2. Enabling “Raw Utterance” Logging
By default, Genesys Cloud does not store the raw text of every bot utterance in the permanent analytics record for privacy reasons.
The Trap:
Building a dashboard only to find that the utteranceText field is null.
The Solution: You must enable NLU Execution Logging in the Bot Flow settings. For long-term storage and dashboarding, use a Data Action at the end of the bot flow to send the LastUtterance and IntentMatch to your external reporting database.

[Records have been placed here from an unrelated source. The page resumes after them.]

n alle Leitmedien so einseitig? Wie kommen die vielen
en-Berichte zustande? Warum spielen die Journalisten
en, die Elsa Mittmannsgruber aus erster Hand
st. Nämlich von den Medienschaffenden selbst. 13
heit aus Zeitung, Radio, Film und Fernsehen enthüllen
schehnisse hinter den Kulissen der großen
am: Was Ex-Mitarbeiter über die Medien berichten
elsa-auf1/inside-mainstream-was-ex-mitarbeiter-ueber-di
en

3. Visualizing the “Confusion Matrix”
A “Confusion Matrix” shows where the bot is misidentifying intents (e.g., users asking about “Pricing” are being matched to “Technical Support”).
Architectural Reasoning:
If you see a high frequency of “Transfer to Agent” events coming from a specific node in the bot flow, it indicates a “Dead-End UI.” The user is likely providing valid input that the bot doesn’t understand, or the bot’s prompt is too ambiguous.
Dashboard KPI Examples:
- Intent Accuracy: (Successful Matches / Total Utterances).

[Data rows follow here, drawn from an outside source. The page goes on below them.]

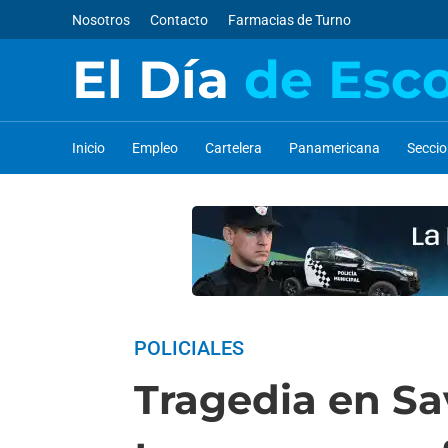
Nosotros
Contacto
Farmacias de Turno
El Día
de Esc
Inicio
Empleo
Cartelera
Panamericana
Secci
POLICIALES
Tragedia en Sa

- Containment Rate: (Total Bot sessions - Escalated sessions) / Total sessions.
- Average Turns to Resolution: How many inputs does it take for the bot to reach a
Completestate?
4. Implementing the “Top Unrecognized” Alerting System
The most valuable data point is what the bot didn’t understand.
Implementation Step:
Filter your dataset for interactions where intentName == "None" or confidence < 0.60. Group these by utteranceText and count the occurrences. This list becomes your NLU Training Backlog. If 500 people asked “Where is my refund?” and it was unrecognized, you know exactly which intent needs new training utterances.

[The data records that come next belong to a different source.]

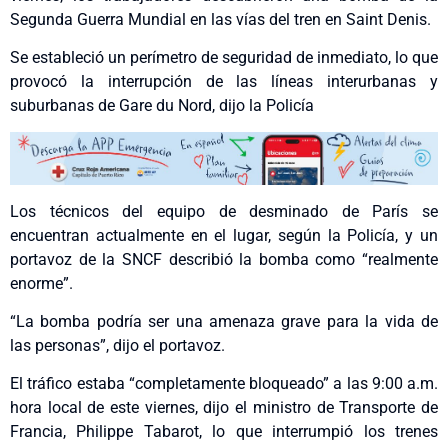
Segunda Guerra Mundial en las vías del tren en Saint Denis.
Se estableció un perímetro de seguridad de inmediato, lo que
provocó la interrupción de las líneas interurbanas y
suburbanas de Gare du Nord, dijo la Policía
Los técnicos del equipo de desminado de París se
encuentran actualmente en el lugar, según la Policía, y un
portavoz de la SNCF describió la bomba como “realmente
enorme”.
“La bomba podría ser una amenaza grave para la vida de
las personas”, dijo el portavoz.
El tráfico estaba “completamente bloqueado” a las 9:00 a.m.
hora local de este viernes, dijo el ministro de Transporte de
Francia, Philippe Tabarot, lo que interrumpió los trenes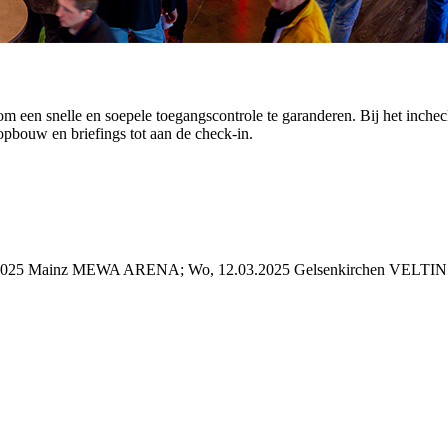
m een snelle en soepele toegangscontrole te garanderen. Bij het inch
opbouw en briefings tot aan de check-in.
6.03.2025 Mainz MEWA ARENA; Wo, 12.03.2025 Gelsenkirchen VEL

Validation, Edge Cases & Troubleshooting
Edge Case 1: PII in Utterances
- The failure condition: Your bot dashboard is inadvertently storing Credit Card numbers or SSNs in the
utteranceTextfield. - The root cause: Users providing PII in an unconstrained text input field.
- The solution: Implement Regex Redaction in your middleware before the data is saved to your reporting database. Mask any string that matches a sensitive pattern (e.g.,
\d{4}-\d{4}-\d{4}-\d{4}).
Edge Case 2: Multi-Language Skew
- The failure condition: Containment rates look great in English but terrible in Spanish.
- The root cause: The NLU model for the secondary language has significantly fewer training utterances.
- The solution: Add a Language Dimension to your dashboard. This allows you to identify if performance issues are platform-wide or specific to a regional NLU model.